- Problem statement: In the material below, pick out every line that contains the word "value" and copy each one.

- Available data:
+ + + + +
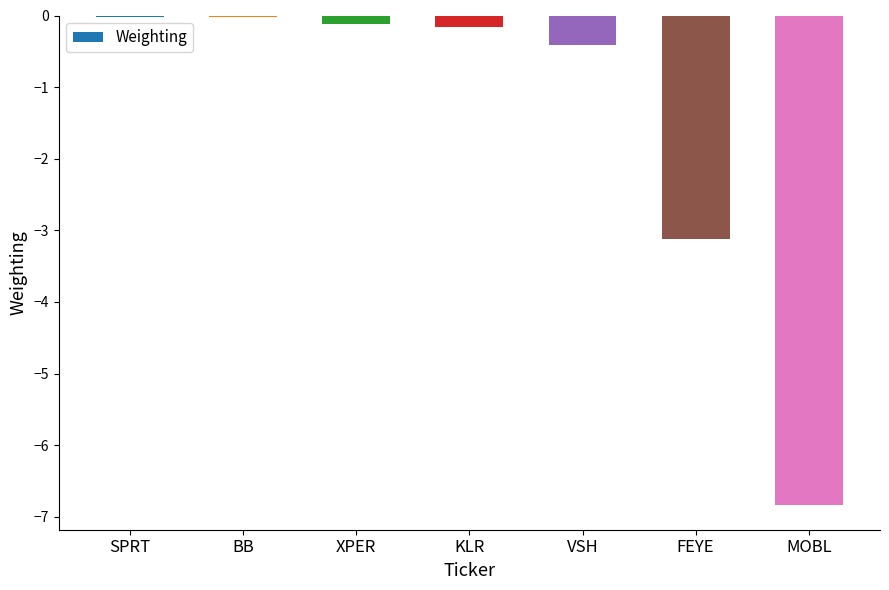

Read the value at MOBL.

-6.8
+ + + + +
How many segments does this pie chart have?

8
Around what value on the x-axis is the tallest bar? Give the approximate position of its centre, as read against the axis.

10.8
+ + + + +
- Answer box:
Read the value at MOBL.
Around what value on the x-axis is the tallest bar? Give the approximate position of its centre, as read against the axis.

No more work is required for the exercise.